IDENTIDADE CORPORATIVA E AUTORIA

Texto para a Braço de Ferro

Normalmente os designers são técnicos. Mas poderão ser culpados pela falta de originalidade nesta situação?
Eu, como jovem designer, sirvo quase sempre apenas para corresponder às expectativas do cliente. Se o cliente quiser um logótipo como o da concorrência, por exemplo, eu posso dar-lhe isso. Se o cliente não disser que não, é porque quer mesmo ter uma imagem parecida com a da concorrência recusando uma potencial individualidade da sua marca em prol dum conceito qualquer imaginado para outra empresa. Aí, como designer tenho menos trabalho criativo, investigo menos, divirto-me menos, chapa cinco serve. O cliente fica satisfeito mas com uma coisa sem um jeito apropriado. O panorama continua igual mas maior.

Então e se os clientes gostam de comer mal, que mais se há-de fazer?
O cliente é arroz de pato, suponhamos: Invento e preparo uma bela receita para servir ao cliente um arroz de pato divinal e ele diz: -Está muito fixe, mas agora quero isso com lagosta. A empresa dele até é arroz de pato, mas se ele se vir como uma lagosta e teimar em misturar os ingredientes, acaba por servir um prato intragável aos clientes dele.

O pior mesmo é quando o cliente é mesmo um arroz de pato com lagosta. Se tento ser claro, ele raramente gosta de se rever. Mas quem sou eu para lhe dizer que está a tentar o negócio errado? Nessas situações mais vale dizer logo: -Não gaste já em comunicação, gaste antes em investigação. Posso passar por arrogante, mas também pode correr melhor.
Em condições excepcionais, um criativo competente deveria estar à vontade para poder aconselhar o cliente a mudar de estratégia. Se ele não ligar à sua opinião, pode sempre tentar fazer o melhor que pode. E o melhor que pode está muitas vezes limitado pelo que o cliente quer.

A superação das expectativas que o cliente tem para a sua imagem é tão impraticável como o ficar aquém das expectativas do cliente. Enfim, não são as expectativas do cliente. E ponto final. Tristemente não costuma servir outra coisa senão o esperado.
É assim que funciona quase sempre o mercado. E por isso é que o design está em crise. Porque os clientes estão, sem saberem, em crise de identidade.

É nestas alturas que pode dar jeito um autor. Alguém que saiba como construir uma mensagem, uma atitude, até mesmo uma linguagem. Convém realçar que autoria não é aqui sinónimo de fazer sempre a mesma coisa mas sim de dominar completamente o processo de comunicação. Uma agência pode ter autoria também.

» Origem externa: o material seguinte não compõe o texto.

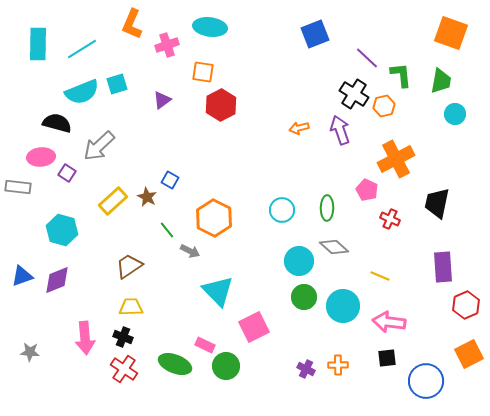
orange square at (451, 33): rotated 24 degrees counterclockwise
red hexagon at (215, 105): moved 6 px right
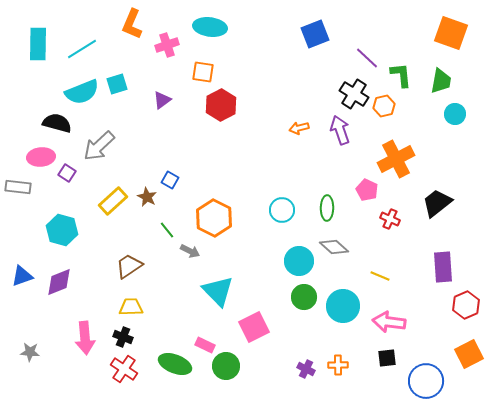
black trapezoid at (437, 203): rotated 40 degrees clockwise
purple diamond at (57, 280): moved 2 px right, 2 px down
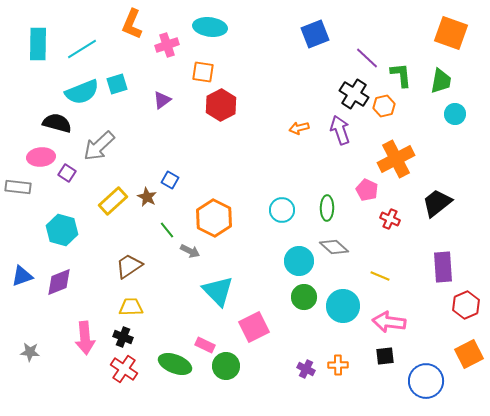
black square at (387, 358): moved 2 px left, 2 px up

O método de criação de uma linguagem só pode ser posto em prática por alguém que saiba da poda. Alguém que não tenha pudor em usar uma Comic Sans para um cliente Comic Sans. Que não tenha medo de dizer coisas más porque a linguagem não é só feita de coisas boas. E são poucos os audazes, normalmente desempregados.
E como se essa escassez de criativos com críticas construtivas sólidas não bastasse, encontrar um cliente capaz de tomar um atitude de risco, um cliente com um espírito autocrítico, é quase impossível.

O mercado ganhava com essa frescura. Ganhava limpeza, claridade, facilidade de entendimento e beneficiava ainda de uma nova atenção por parte dos potenciais consumidores.


Por este andar, não vai ser tão cedo. A mesma razão que impossibilita os designers de tomarem conta do processo, é aquela que os livra da responsabilidade criativa. Porque antes de enriquecerem o panorama visual, os designers precisam de comer. O que acaba por acontecer normalmente é que depois de comer, a preguiça apodera-se do corpo e da mente e puf, adeus ideia fantástica para mudar o mundo.
Pode demorar alguns anos até que alguém confie no trabalho do designer e entretanto ele vai compondo a mesa com arroz de pato com lagosta.
Concluindo: os designers não podem ser responsabilizados pelo acto criativo a partir do momento em que não considerados pelo cliente como autores da mensagem. Nesse momento, se o designer lança o documento final em condições de ser impresso, com a aprovação do cliente, desde que não ponha em causa a saúde e a liberdade de ninguém, tem o seu trabalho cumprido sem nenhuma culpa pela pequena merda que acabou enviar para o disco duro da gráfica. De uma vez por todas, os designers que não são interpelados enquanto autores, não são desculpa para a incapacidade que os clientes têm em se desprender do processo que o designer deve conduzir (esse processo é mais conhecido entre nós designers como Design de Comunicação).

Eu bem sei que o clientes são os primeiros donos do trabalho, mas felizmente para nós designers também são os últimos.